WHAT IS EXPECTED ▸
Every line of the data, first to last, must be written out unchanged.

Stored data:
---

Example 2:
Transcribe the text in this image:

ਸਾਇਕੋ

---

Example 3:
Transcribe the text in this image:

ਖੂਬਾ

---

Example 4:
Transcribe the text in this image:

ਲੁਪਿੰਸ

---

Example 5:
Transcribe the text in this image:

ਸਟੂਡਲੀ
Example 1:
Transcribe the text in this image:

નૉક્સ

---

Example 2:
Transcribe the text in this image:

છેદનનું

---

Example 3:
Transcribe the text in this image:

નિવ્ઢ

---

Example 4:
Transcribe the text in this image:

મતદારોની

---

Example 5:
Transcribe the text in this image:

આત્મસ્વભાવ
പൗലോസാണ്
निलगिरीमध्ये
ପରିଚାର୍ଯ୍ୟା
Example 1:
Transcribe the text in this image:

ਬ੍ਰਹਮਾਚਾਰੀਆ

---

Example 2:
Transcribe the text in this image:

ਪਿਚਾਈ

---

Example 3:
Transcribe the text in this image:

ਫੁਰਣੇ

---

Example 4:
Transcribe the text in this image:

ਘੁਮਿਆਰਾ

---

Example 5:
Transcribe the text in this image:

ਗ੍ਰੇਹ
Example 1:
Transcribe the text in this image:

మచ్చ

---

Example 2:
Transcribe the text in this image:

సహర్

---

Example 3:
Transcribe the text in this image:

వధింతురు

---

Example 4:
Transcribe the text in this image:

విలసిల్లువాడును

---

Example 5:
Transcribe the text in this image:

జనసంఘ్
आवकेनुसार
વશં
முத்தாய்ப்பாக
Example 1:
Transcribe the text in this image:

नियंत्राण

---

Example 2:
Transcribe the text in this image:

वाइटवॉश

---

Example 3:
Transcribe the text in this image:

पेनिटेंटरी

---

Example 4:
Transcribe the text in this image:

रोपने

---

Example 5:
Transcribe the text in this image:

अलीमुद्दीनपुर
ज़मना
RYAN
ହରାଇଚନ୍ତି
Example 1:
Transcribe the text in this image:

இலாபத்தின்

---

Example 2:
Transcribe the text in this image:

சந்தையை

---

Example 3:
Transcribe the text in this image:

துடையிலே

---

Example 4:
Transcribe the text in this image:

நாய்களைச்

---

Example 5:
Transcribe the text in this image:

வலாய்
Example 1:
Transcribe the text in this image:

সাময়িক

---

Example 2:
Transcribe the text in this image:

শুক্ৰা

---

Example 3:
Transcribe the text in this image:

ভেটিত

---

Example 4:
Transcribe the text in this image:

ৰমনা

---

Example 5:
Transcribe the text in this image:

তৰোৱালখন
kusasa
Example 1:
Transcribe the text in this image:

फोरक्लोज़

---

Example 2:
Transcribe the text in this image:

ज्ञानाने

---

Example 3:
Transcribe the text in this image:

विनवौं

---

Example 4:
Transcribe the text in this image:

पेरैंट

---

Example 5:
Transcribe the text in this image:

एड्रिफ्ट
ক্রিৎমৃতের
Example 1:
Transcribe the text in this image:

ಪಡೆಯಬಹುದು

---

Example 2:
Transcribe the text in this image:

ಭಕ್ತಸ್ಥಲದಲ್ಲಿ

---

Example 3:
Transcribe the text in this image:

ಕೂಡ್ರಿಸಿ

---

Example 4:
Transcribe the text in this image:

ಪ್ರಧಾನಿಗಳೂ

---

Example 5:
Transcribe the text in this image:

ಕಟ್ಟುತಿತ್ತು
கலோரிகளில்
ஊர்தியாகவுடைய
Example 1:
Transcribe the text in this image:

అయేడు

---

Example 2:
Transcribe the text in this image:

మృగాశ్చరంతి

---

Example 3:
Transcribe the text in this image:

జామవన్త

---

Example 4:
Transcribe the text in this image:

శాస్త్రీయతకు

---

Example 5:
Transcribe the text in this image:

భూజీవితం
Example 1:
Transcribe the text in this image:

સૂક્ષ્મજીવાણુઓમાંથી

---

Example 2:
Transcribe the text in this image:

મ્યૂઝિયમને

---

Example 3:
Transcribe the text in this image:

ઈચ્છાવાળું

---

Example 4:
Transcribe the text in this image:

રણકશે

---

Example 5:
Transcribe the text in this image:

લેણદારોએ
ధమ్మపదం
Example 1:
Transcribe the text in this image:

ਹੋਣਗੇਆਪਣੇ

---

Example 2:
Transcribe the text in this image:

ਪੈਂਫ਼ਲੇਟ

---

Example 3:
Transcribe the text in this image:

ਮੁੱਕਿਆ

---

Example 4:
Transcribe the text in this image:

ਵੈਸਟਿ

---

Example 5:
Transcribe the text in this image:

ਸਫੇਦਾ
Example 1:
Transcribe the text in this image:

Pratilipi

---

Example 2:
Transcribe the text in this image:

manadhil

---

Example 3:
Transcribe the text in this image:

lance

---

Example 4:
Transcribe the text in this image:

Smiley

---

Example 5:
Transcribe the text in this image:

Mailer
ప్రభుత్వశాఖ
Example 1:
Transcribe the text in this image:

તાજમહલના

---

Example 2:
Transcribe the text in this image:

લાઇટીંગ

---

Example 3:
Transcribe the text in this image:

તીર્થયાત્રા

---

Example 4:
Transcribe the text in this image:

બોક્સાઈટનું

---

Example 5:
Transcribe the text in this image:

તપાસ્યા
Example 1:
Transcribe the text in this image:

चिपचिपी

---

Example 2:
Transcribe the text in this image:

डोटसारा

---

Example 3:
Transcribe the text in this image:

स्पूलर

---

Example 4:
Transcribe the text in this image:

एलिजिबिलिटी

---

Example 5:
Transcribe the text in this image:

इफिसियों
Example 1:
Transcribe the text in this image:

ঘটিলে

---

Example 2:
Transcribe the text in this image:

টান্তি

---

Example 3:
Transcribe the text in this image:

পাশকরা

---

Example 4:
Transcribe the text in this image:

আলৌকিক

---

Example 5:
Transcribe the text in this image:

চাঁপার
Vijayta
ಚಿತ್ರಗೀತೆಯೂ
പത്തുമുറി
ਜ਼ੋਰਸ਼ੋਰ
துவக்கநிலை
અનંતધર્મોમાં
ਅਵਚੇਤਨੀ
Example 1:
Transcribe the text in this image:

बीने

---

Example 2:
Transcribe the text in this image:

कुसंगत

RESULT ▸
---

Example 2:
Transcribe the text in this image:

ਸਾਇਕੋ

---

Example 3:
Transcribe the text in this image:

ਖੂਬਾ

---

Example 4:
Transcribe the text in this image:

ਲੁਪਿੰਸ

---

Example 5:
Transcribe the text in this image:

ਸਟੂਡਲੀ
Example 1:
Transcribe the text in this image:

નૉક્સ

---

Example 2:
Transcribe the text in this image:

છેદનનું

---

Example 3:
Transcribe the text in this image:

નિવ્ઢ

---

Example 4:
Transcribe the text in this image:

મતદારોની

---

Example 5:
Transcribe the text in this image:

આત્મસ્વભાવ
പൗലോസാണ്
निलगिरीमध्ये
ପରିଚାର୍ଯ୍ୟା
Example 1:
Transcribe the text in this image:

ਬ੍ਰਹਮਾਚਾਰੀਆ

---

Example 2:
Transcribe the text in this image:

ਪਿਚਾਈ

---

Example 3:
Transcribe the text in this image:

ਫੁਰਣੇ

---

Example 4:
Transcribe the text in this image:

ਘੁਮਿਆਰਾ

---

Example 5:
Transcribe the text in this image:

ਗ੍ਰੇਹ
Example 1:
Transcribe the text in this image:

మచ్చ

---

Example 2:
Transcribe the text in this image:

సహర్

---

Example 3:
Transcribe the text in this image:

వధింతురు

---

Example 4:
Transcribe the text in this image:

విలసిల్లువాడును

---

Example 5:
Transcribe the text in this image:

జనసంఘ్
आवकेनुसार
વશં
முத்தாய்ப்பாக
Example 1:
Transcribe the text in this image:

नियंत्राण

---

Example 2:
Transcribe the text in this image:

वाइटवॉश

---

Example 3:
Transcribe the text in this image:

पेनिटेंटरी

---

Example 4:
Transcribe the text in this image:

रोपने

---

Example 5:
Transcribe the text in this image:

अलीमुद्दीनपुर
ज़मना
RYAN
ହରାଇଚନ୍ତି
Example 1:
Transcribe the text in this image:

இலாபத்தின்

---

Example 2:
Transcribe the text in this image:

சந்தையை

---

Example 3:
Transcribe the text in this image:

துடையிலே

---

Example 4:
Transcribe the text in this image:

நாய்களைச்

---

Example 5:
Transcribe the text in this image:

வலாய்
Example 1:
Transcribe the text in this image:

সাময়িক

---

Example 2:
Transcribe the text in this image:

শুক্ৰা

---

Example 3:
Transcribe the text in this image:

ভেটিত

---

Example 4:
Transcribe the text in this image:

ৰমনা

---

Example 5:
Transcribe the text in this image:

তৰোৱালখন
kusasa
Example 1:
Transcribe the text in this image:

फोरक्लोज़

---

Example 2:
Transcribe the text in this image:

ज्ञानाने

---

Example 3:
Transcribe the text in this image:

विनवौं

---

Example 4:
Transcribe the text in this image:

पेरैंट

---

Example 5:
Transcribe the text in this image:

एड्रिफ्ट
ক্রিৎমৃতের
Example 1:
Transcribe the text in this image:

ಪಡೆಯಬಹುದು

---

Example 2:
Transcribe the text in this image:

ಭಕ್ತಸ್ಥಲದಲ್ಲಿ

---

Example 3:
Transcribe the text in this image:

ಕೂಡ್ರಿಸಿ

---

Example 4:
Transcribe the text in this image:

ಪ್ರಧಾನಿಗಳೂ

---

Example 5:
Transcribe the text in this image:

ಕಟ್ಟುತಿತ್ತು
கலோரிகளில்
ஊர்தியாகவுடைய
Example 1:
Transcribe the text in this image:

అయేడు

---

Example 2:
Transcribe the text in this image:

మృగాశ్చరంతి

---

Example 3:
Transcribe the text in this image:

జామవన్త

---

Example 4:
Transcribe the text in this image:

శాస్త్రీయతకు

---

Example 5:
Transcribe the text in this image:

భూజీవితం
Example 1:
Transcribe the text in this image:

સૂક્ષ્મજીવાણુઓમાંથી

---

Example 2:
Transcribe the text in this image:

મ્યૂઝિયમને

---

Example 3:
Transcribe the text in this image:

ઈચ્છાવાળું

---

Example 4:
Transcribe the text in this image:

રણકશે

---

Example 5:
Transcribe the text in this image:

લેણદારોએ
ధమ్మపదం
Example 1:
Transcribe the text in this image:

ਹੋਣਗੇਆਪਣੇ

---

Example 2:
Transcribe the text in this image:

ਪੈਂਫ਼ਲੇਟ

---

Example 3:
Transcribe the text in this image:

ਮੁੱਕਿਆ

---

Example 4:
Transcribe the text in this image:

ਵੈਸਟਿ

---

Example 5:
Transcribe the text in this image:

ਸਫੇਦਾ
Example 1:
Transcribe the text in this image:

Pratilipi

---

Example 2:
Transcribe the text in this image:

manadhil

---

Example 3:
Transcribe the text in this image:

lance

---

Example 4:
Transcribe the text in this image:

Smiley

---

Example 5:
Transcribe the text in this image:

Mailer
ప్రభుత్వశాఖ
Example 1:
Transcribe the text in this image:

તાજમહલના

---

Example 2:
Transcribe the text in this image:

લાઇટીંગ

---

Example 3:
Transcribe the text in this image:

તીર્થયાત્રા

---

Example 4:
Transcribe the text in this image:

બોક્સાઈટનું

---

Example 5:
Transcribe the text in this image:

તપાસ્યા
Example 1:
Transcribe the text in this image:

चिपचिपी

---

Example 2:
Transcribe the text in this image:

डोटसारा

---

Example 3:
Transcribe the text in this image:

स्पूलर

---

Example 4:
Transcribe the text in this image:

एलिजिबिलिटी

---

Example 5:
Transcribe the text in this image:

इफिसियों
Example 1:
Transcribe the text in this image:

ঘটিলে

---

Example 2:
Transcribe the text in this image:

টান্তি

---

Example 3:
Transcribe the text in this image:

পাশকরা

---

Example 4:
Transcribe the text in this image:

আলৌকিক

---

Example 5:
Transcribe the text in this image:

চাঁপার
Vijayta
ಚಿತ್ರಗೀತೆಯೂ
പത്തുമുറി
ਜ਼ੋਰਸ਼ੋਰ
துவக்கநிலை
અનંતધર્મોમાં
ਅਵਚੇਤਨੀ
Example 1:
Transcribe the text in this image:

बीने

---

Example 2:
Transcribe the text in this image:

कुसंगत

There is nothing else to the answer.